Table 4.
Viability, BacLight staining and ATP levels of germinated B. subtilis spores given no or various treatments.
| Spores analyzed | Viability – cfu/ml (%) | Spores staining green - % (number examined) | ATP levels in pelleted spores - % of total |
|---|---|---|---|
| Initial germinated spores1 | 3.6.•107 +/− 1.4 (100) | 1002 +/− 1.5 (586)3 | 91 +/− 5 |
| Heated germinated spores4,5 | 3.8•105 +/− 1.3 (1) | 0 (404) | nd |
| Germinated spores– control5 | 3.4•107 +/− 1.2 (94) | 95 +/− 3 (638)3 | 89 +/− 5 |
| Germinated spores – bSi4,5 | 3.3•105 +/− 1.4 (0.9) | 0.1 (1843)3 | 10 +/− 5 |
B.subtilis PS533 (wild-type) germinated spores +/− subsequent heat treatment were incubated with or without incubation on control or bSi wafers in duplicate, and spore viability, BacLight staining and ATP levels in pelleted spores and supernatant fluid were determined as described in Methods. Values shown are +/− standard deviations from results in two independent experiments, except for values for ATP levels in and BacLight staining of heated germinated spores.

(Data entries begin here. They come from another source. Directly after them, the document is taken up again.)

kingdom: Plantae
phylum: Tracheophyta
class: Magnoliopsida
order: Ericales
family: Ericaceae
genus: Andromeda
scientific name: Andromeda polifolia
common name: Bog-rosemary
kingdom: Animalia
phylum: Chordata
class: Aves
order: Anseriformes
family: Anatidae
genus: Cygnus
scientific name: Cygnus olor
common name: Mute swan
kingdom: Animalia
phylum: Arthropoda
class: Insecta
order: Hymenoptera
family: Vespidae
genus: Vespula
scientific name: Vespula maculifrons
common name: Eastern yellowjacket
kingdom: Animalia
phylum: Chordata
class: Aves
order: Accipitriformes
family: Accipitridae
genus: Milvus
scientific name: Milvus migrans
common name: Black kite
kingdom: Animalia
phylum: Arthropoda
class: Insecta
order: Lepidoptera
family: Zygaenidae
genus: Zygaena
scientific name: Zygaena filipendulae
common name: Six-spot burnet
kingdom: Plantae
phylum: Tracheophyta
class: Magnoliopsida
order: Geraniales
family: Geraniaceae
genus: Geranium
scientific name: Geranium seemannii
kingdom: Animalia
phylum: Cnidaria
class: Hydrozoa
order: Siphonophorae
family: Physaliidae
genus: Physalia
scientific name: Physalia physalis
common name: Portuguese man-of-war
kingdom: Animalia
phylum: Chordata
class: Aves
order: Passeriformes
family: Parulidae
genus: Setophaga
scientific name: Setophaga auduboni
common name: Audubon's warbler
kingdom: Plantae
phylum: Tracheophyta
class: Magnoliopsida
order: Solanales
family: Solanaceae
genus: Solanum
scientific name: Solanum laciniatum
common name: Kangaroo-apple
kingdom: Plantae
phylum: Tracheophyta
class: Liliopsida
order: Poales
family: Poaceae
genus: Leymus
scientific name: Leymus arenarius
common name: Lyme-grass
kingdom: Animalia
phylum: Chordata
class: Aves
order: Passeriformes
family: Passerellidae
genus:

1These spores were >95% germinated as determined by phase contrast microscopy and 97% germinated as determined by measurement of the DPA released into the pellet and supernatant fractions of the spores after their 1 hr of germination.
2This value has been set at 100% correcting for ~14% of the germinated spores that are stained red (see Fig. 7c) - and all other values are relative to this value.
3~0.8 +/− 0.4% of these spores did not stain at all with the BacLiight reagent are presumably still dormant.
4While these spores retained ~1% viability after heat or bSi wafer treatment, the viable spores are almost certainly dormant spores that have not germinated at the end of the experiment and stain poorly with the BacLight reagent (see Fig. 7c), but can germinate on LB medium agar plates.
5The recovery of spore particles from control and bSi wafers was identical +/− 10% for these three samples.